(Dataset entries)
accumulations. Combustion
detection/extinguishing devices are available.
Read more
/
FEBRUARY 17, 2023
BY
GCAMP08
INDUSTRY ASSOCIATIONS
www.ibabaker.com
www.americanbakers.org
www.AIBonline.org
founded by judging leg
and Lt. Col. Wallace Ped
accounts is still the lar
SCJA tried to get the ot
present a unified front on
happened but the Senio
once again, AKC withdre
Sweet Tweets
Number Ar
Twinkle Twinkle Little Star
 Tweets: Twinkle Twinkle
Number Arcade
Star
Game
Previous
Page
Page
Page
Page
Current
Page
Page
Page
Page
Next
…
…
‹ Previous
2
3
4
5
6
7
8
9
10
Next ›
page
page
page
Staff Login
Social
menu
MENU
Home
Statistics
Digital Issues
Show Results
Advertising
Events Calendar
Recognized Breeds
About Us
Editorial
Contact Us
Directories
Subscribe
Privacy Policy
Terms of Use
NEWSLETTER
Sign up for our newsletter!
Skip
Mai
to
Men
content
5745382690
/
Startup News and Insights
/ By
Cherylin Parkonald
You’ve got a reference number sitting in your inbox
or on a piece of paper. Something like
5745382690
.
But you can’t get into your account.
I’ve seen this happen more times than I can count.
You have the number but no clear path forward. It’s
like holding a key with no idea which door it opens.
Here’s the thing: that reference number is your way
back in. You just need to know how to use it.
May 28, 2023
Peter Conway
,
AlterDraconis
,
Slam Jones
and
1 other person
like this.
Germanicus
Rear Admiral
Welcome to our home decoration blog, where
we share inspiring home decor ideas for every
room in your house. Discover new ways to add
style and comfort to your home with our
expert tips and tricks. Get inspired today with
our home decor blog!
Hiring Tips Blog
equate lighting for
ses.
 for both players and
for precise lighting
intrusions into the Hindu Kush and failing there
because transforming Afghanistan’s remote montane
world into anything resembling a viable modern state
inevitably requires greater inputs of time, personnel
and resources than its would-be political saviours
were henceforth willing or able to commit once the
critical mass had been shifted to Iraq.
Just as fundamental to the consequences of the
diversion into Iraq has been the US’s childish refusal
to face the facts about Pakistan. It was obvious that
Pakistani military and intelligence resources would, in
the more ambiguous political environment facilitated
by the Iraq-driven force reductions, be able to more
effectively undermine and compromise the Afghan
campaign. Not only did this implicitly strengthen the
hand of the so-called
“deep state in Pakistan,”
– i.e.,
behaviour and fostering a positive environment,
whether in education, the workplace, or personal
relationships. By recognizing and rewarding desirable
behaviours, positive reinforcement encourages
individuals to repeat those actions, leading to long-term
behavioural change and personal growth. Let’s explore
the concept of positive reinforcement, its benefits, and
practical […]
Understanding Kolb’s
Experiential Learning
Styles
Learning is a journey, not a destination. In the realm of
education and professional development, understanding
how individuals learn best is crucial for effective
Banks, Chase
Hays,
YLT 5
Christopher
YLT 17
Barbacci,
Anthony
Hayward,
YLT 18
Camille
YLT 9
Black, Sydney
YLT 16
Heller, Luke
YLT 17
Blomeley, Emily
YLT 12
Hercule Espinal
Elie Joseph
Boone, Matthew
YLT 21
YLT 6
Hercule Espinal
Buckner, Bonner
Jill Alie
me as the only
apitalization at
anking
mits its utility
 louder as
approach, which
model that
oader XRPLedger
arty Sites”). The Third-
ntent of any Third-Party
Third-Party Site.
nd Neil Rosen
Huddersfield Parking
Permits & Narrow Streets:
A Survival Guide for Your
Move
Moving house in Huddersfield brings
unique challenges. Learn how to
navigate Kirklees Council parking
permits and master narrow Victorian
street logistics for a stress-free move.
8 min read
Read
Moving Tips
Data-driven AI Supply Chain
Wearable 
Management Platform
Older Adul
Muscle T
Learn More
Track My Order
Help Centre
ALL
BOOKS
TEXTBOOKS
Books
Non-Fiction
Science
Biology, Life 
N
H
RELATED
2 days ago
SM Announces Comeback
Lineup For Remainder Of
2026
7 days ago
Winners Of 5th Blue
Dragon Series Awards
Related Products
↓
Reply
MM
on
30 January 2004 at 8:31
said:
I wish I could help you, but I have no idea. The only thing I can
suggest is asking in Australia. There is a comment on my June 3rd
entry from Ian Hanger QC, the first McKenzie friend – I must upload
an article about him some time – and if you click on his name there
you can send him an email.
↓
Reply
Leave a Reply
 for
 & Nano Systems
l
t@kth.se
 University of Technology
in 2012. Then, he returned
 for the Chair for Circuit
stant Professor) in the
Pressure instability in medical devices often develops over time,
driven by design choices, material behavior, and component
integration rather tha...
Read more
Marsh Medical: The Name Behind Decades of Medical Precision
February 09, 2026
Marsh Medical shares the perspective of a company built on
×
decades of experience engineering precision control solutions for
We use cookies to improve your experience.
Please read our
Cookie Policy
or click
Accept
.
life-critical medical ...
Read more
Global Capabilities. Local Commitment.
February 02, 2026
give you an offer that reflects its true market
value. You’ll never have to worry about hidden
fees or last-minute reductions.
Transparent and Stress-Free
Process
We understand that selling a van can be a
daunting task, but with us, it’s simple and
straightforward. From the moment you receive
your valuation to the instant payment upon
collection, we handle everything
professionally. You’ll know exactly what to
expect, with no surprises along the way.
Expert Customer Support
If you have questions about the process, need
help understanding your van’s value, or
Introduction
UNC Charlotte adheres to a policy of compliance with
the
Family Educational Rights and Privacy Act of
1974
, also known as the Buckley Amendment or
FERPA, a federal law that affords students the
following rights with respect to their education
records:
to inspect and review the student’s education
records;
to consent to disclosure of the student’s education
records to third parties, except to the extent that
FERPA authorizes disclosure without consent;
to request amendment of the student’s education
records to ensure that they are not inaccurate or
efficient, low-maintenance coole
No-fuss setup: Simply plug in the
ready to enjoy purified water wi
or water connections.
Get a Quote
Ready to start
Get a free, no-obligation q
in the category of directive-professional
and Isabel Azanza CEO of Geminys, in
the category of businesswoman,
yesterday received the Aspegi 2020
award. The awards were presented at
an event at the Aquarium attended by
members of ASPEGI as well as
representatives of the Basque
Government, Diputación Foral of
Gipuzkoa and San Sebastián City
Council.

The problem:
Return all of the lines above without changing anything in them.

Task response:
accumulations. Combustion
detection/extinguishing devices are available.
Read more
/
FEBRUARY 17, 2023
BY
GCAMP08
INDUSTRY ASSOCIATIONS
www.ibabaker.com
www.americanbakers.org
www.AIBonline.org
founded by judging leg
and Lt. Col. Wallace Ped
accounts is still the lar
SCJA tried to get the ot
present a unified front on
happened but the Senio
once again, AKC withdre
Sweet Tweets
Number Ar
Twinkle Twinkle Little Star
 Tweets: Twinkle Twinkle
Number Arcade
Star
Game
Previous
Page
Page
Page
Page
Current
Page
Page
Page
Page
Next
…
…
‹ Previous
2
3
4
5
6
7
8
9
10
Next ›
page
page
page
Staff Login
Social
menu
MENU
Home
Statistics
Digital Issues
Show Results
Advertising
Events Calendar
Recognized Breeds
About Us
Editorial
Contact Us
Directories
Subscribe
Privacy Policy
Terms of Use
NEWSLETTER
Sign up for our newsletter!
Skip
Mai
to
Men
content
5745382690
/
Startup News and Insights
/ By
Cherylin Parkonald
You’ve got a reference number sitting in your inbox
or on a piece of paper. Something like
5745382690
.
But you can’t get into your account.
I’ve seen this happen more times than I can count.
You have the number but no clear path forward. It’s
like holding a key with no idea which door it opens.
Here’s the thing: that reference number is your way
back in. You just need to know how to use it.
May 28, 2023
Peter Conway
,
AlterDraconis
,
Slam Jones
and
1 other person
like this.
Germanicus
Rear Admiral
Welcome to our home decoration blog, where
we share inspiring home decor ideas for every
room in your house. Discover new ways to add
style and comfort to your home with our
expert tips and tricks. Get inspired today with
our home decor blog!
Hiring Tips Blog
equate lighting for
ses.
 for both players and
for precise lighting
intrusions into the Hindu Kush and failing there
because transforming Afghanistan’s remote montane
world into anything resembling a viable modern state
inevitably requires greater inputs of time, personnel
and resources than its would-be political saviours
were henceforth willing or able to commit once the
critical mass had been shifted to Iraq.
Just as fundamental to the consequences of the
diversion into Iraq has been the US’s childish refusal
to face the facts about Pakistan. It was obvious that
Pakistani military and intelligence resources would, in
the more ambiguous political environment facilitated
by the Iraq-driven force reductions, be able to more
effectively undermine and compromise the Afghan
campaign. Not only did this implicitly strengthen the
hand of the so-called
“deep state in Pakistan,”
– i.e.,
behaviour and fostering a positive environment,
whether in education, the workplace, or personal
relationships. By recognizing and rewarding desirable
behaviours, positive reinforcement encourages
individuals to repeat those actions, leading to long-term
behavioural change and personal growth. Let’s explore
the concept of positive reinforcement, its benefits, and
practical […]
Understanding Kolb’s
Experiential Learning
Styles
Learning is a journey, not a destination. In the realm of
education and professional development, understanding
how individuals learn best is crucial for effective
Banks, Chase
Hays,
YLT 5
Christopher
YLT 17
Barbacci,
Anthony
Hayward,
YLT 18
Camille
YLT 9
Black, Sydney
YLT 16
Heller, Luke
YLT 17
Blomeley, Emily
YLT 12
Hercule Espinal
Elie Joseph
Boone, Matthew
YLT 21
YLT 6
Hercule Espinal
Buckner, Bonner
Jill Alie
me as the only
apitalization at
anking
mits its utility
 louder as
approach, which
model that
oader XRPLedger
arty Sites”). The Third-
ntent of any Third-Party
Third-Party Site.
nd Neil Rosen
Huddersfield Parking
Permits & Narrow Streets:
A Survival Guide for Your
Move
Moving house in Huddersfield brings
unique challenges. Learn how to
navigate Kirklees Council parking
permits and master narrow Victorian
street logistics for a stress-free move.
8 min read
Read
Moving Tips
Data-driven AI Supply Chain
Wearable 
Management Platform
Older Adul
Muscle T
Learn More
Track My Order
Help Centre
ALL
BOOKS
TEXTBOOKS
Books
Non-Fiction
Science
Biology, Life 
N
H
RELATED
2 days ago
SM Announces Comeback
Lineup For Remainder Of
2026
7 days ago
Winners Of 5th Blue
Dragon Series Awards
Related Products
↓
Reply
MM
on
30 January 2004 at 8:31
said:
I wish I could help you, but I have no idea. The only thing I can
suggest is asking in Australia. There is a comment on my June 3rd
entry from Ian Hanger QC, the first McKenzie friend – I must upload
an article about him some time – and if you click on his name there
you can send him an email.
↓
Reply
Leave a Reply
 for
 & Nano Systems
l
t@kth.se
 University of Technology
in 2012. Then, he returned
 for the Chair for Circuit
stant Professor) in the
Pressure instability in medical devices often develops over time,
driven by design choices, material behavior, and component
integration rather tha...
Read more
Marsh Medical: The Name Behind Decades of Medical Precision
February 09, 2026
Marsh Medical shares the perspective of a company built on
×
decades of experience engineering precision control solutions for
We use cookies to improve your experience.
Please read our
Cookie Policy
or click
Accept
.
life-critical medical ...
Read more
Global Capabilities. Local Commitment.
February 02, 2026
give you an offer that reflects its true market
value. You’ll never have to worry about hidden
fees or last-minute reductions.
Transparent and Stress-Free
Process
We understand that selling a van can be a
daunting task, but with us, it’s simple and
straightforward. From the moment you receive
your valuation to the instant payment upon
collection, we handle everything
professionally. You’ll know exactly what to
expect, with no surprises along the way.
Expert Customer Support
If you have questions about the process, need
help understanding your van’s value, or
Introduction
UNC Charlotte adheres to a policy of compliance with
the
Family Educational Rights and Privacy Act of
1974
, also known as the Buckley Amendment or
FERPA, a federal law that affords students the
following rights with respect to their education
records:
to inspect and review the student’s education
records;
to consent to disclosure of the student’s education
records to third parties, except to the extent that
FERPA authorizes disclosure without consent;
to request amendment of the student’s education
records to ensure that they are not inaccurate or
efficient, low-maintenance coole
No-fuss setup: Simply plug in the
ready to enjoy purified water wi
or water connections.
Get a Quote
Ready to start
Get a free, no-obligation q
in the category of directive-professional
and Isabel Azanza CEO of Geminys, in
the category of businesswoman,
yesterday received the Aspegi 2020
award. The awards were presented at
an event at the Aquarium attended by
members of ASPEGI as well as
representatives of the Basque
Government, Diputación Foral of
Gipuzkoa and San Sebastián City
Council.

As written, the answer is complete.